(RECORDS SUPPLIED begins)

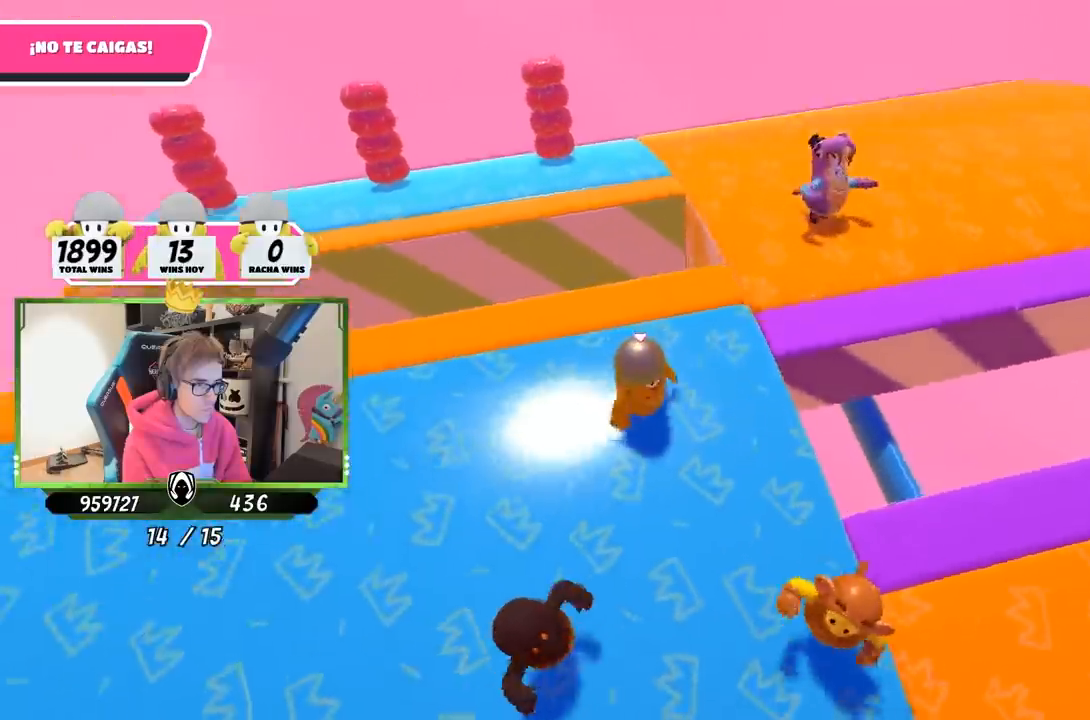
{"buttons": [], "left_stick": "right", "right_stick": "center", "events": [[33, "left_stick", "center"], [100, "left_stick", "right"], [233, "right_stick", "center"], [267, "left_stick", "left"], [367, "left_stick", "right"], [400, "R1", "down"], [450, "R1", "up"]]}
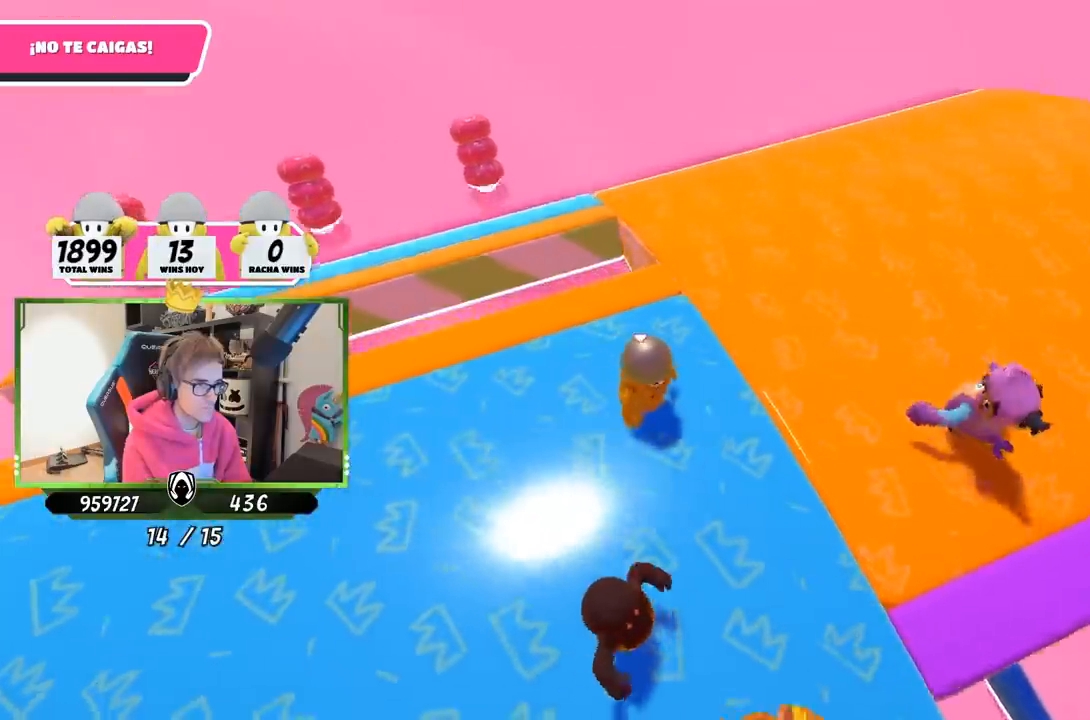
{"buttons": [], "left_stick": "up-right", "right_stick": "right", "events": [[117, "left_stick", "up-right"], [200, "right_stick", "down-right"], [300, "right_stick", "right"]]}
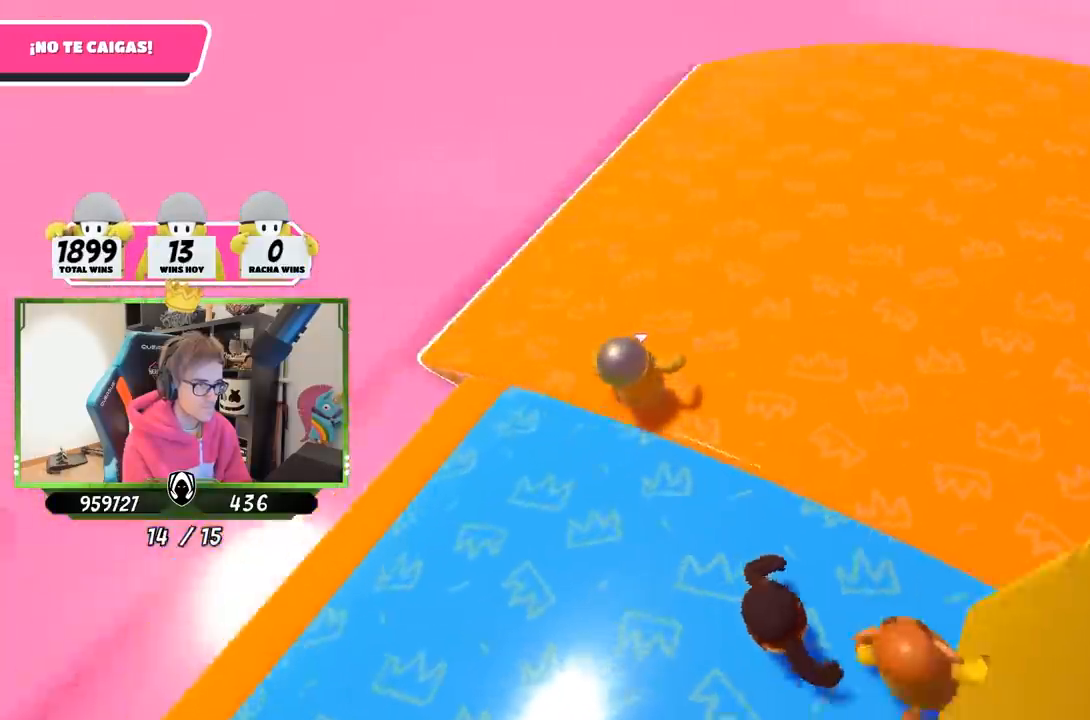
{"buttons": [], "left_stick": "right", "right_stick": "right", "events": [[300, "left_stick", "center"], [467, "left_stick", "right"]]}
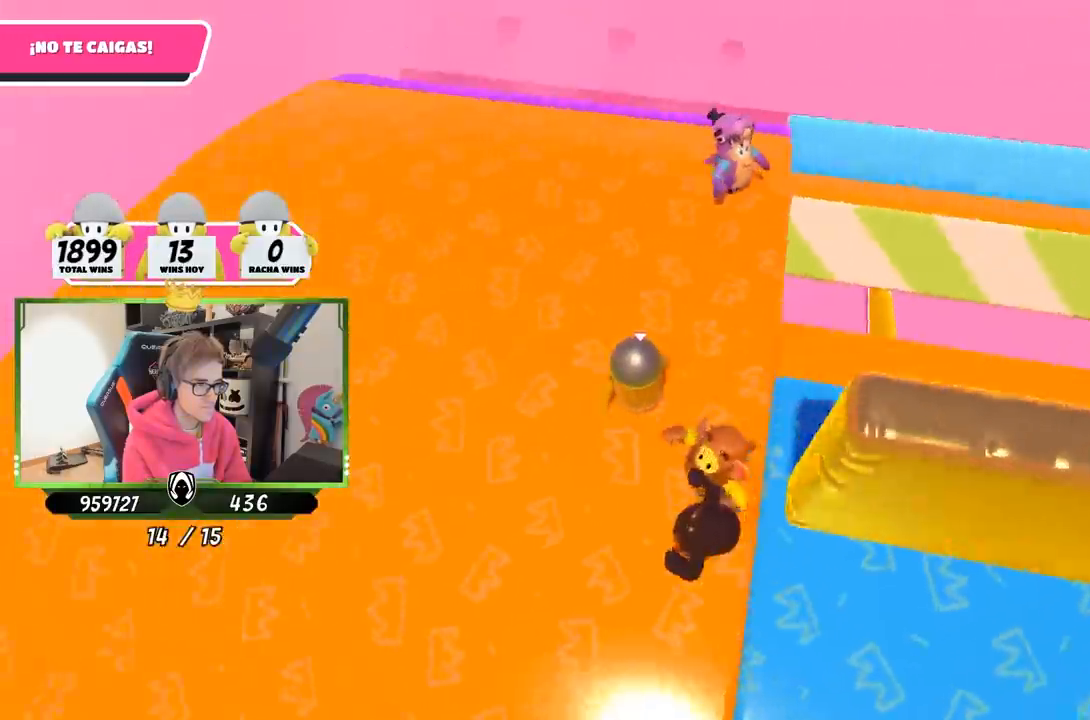
{"buttons": [], "left_stick": "right", "right_stick": "right", "events": [[67, "left_stick", "left"], [67, "right_stick", "center"], [200, "left_stick", "right"], [317, "right_stick", "right"], [400, "left_stick", "center"], [467, "left_stick", "right"]]}
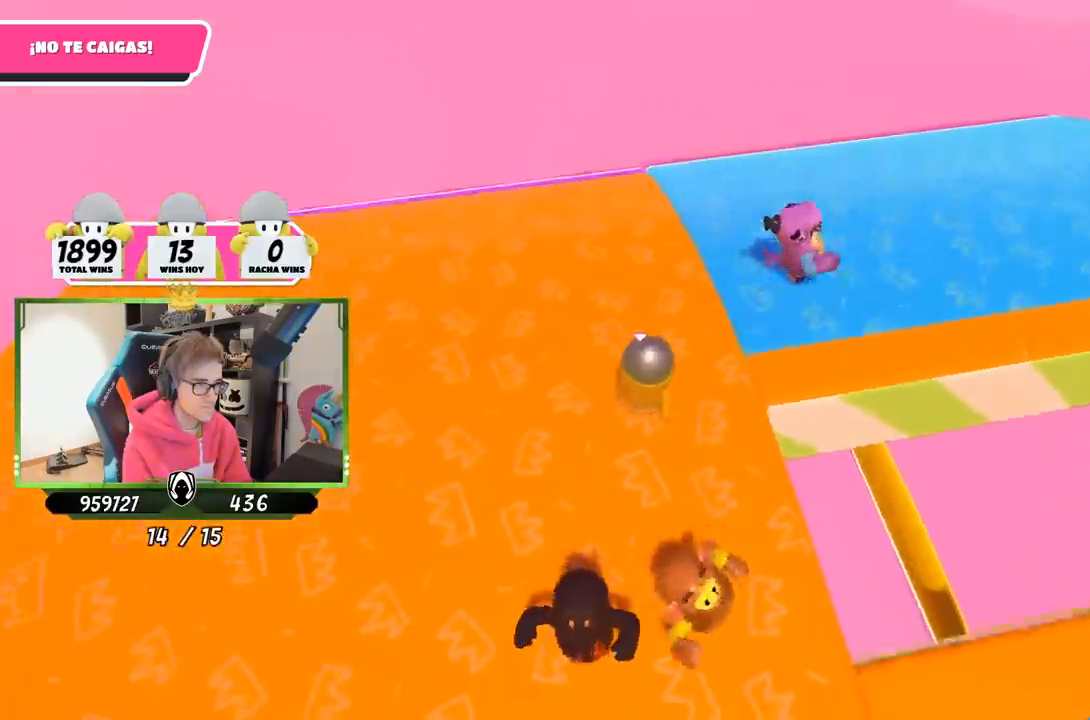
{"buttons": [], "left_stick": "up", "right_stick": "right", "events": [[67, "left_stick", "up-right"], [333, "left_stick", "up"]]}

(RECORDS SUPPLIED ends)

→ PROBLEM TO WORK ON
Write out the full listing verbatim, excluding its pictures.

→ FINISHED EXERCISE
{"buttons": [], "left_stick": "right", "right_stick": "center", "events": [[33, "left_stick", "center"], [100, "left_stick", "right"], [233, "right_stick", "center"], [267, "left_stick", "left"], [367, "left_stick", "right"], [400, "R1", "down"], [450, "R1", "up"]]}
{"buttons": [], "left_stick": "up-right", "right_stick": "right", "events": [[117, "left_stick", "up-right"], [200, "right_stick", "down-right"], [300, "right_stick", "right"]]}
{"buttons": [], "left_stick": "right", "right_stick": "right", "events": [[300, "left_stick", "center"], [467, "left_stick", "right"]]}
{"buttons": [], "left_stick": "right", "right_stick": "right", "events": [[67, "left_stick", "left"], [67, "right_stick", "center"], [200, "left_stick", "right"], [317, "right_stick", "right"], [400, "left_stick", "center"], [467, "left_stick", "right"]]}
{"buttons": [], "left_stick": "up", "right_stick": "right", "events": [[67, "left_stick", "up-right"], [333, "left_stick", "up"]]}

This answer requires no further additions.